## OPDRACHT
Schrijf de tekst van alle records hieronder woordelijk over en laat de afbeeldingen weg.

## Weergegeven grafiekafbeeldingen
╭──

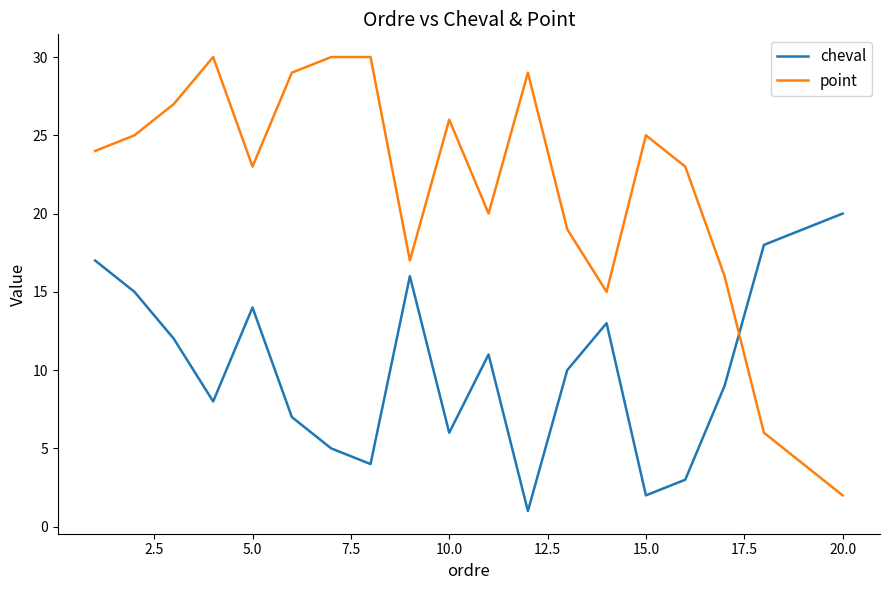

What is the difference between the maximum and minimum values in the point series?

28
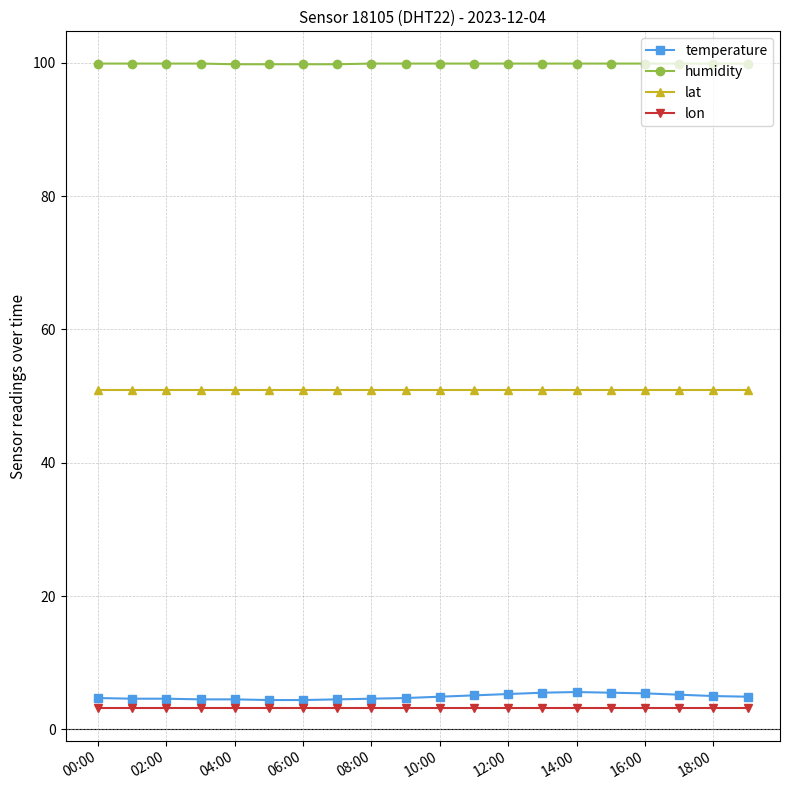

What is the value of the lat point at the 3rd from the left?

51.0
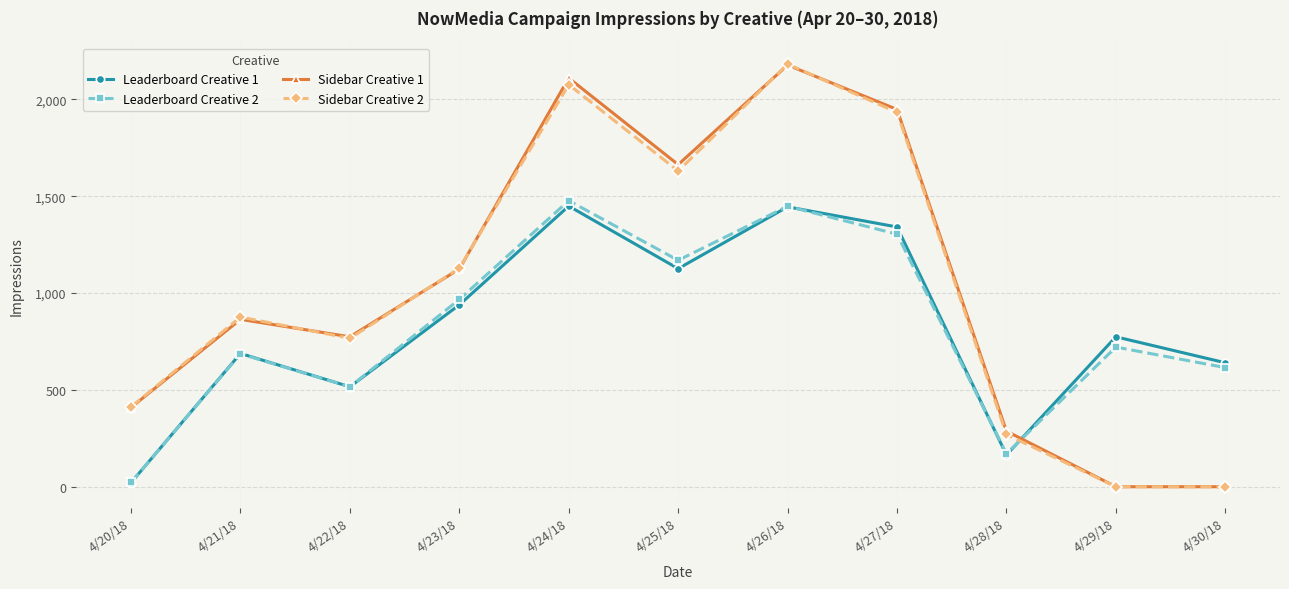

In Sidebar Creative 1, how many points are higher than both neighbors (excluding endpoints)?

3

╰──

## JOUW OPLOSSING
What is the difference between the maximum and minimum values in the point series?

28

What is the value of the lat point at the 3rd from the left?

51.0

In Sidebar Creative 1, how many points are higher than both neighbors (excluding endpoints)?

3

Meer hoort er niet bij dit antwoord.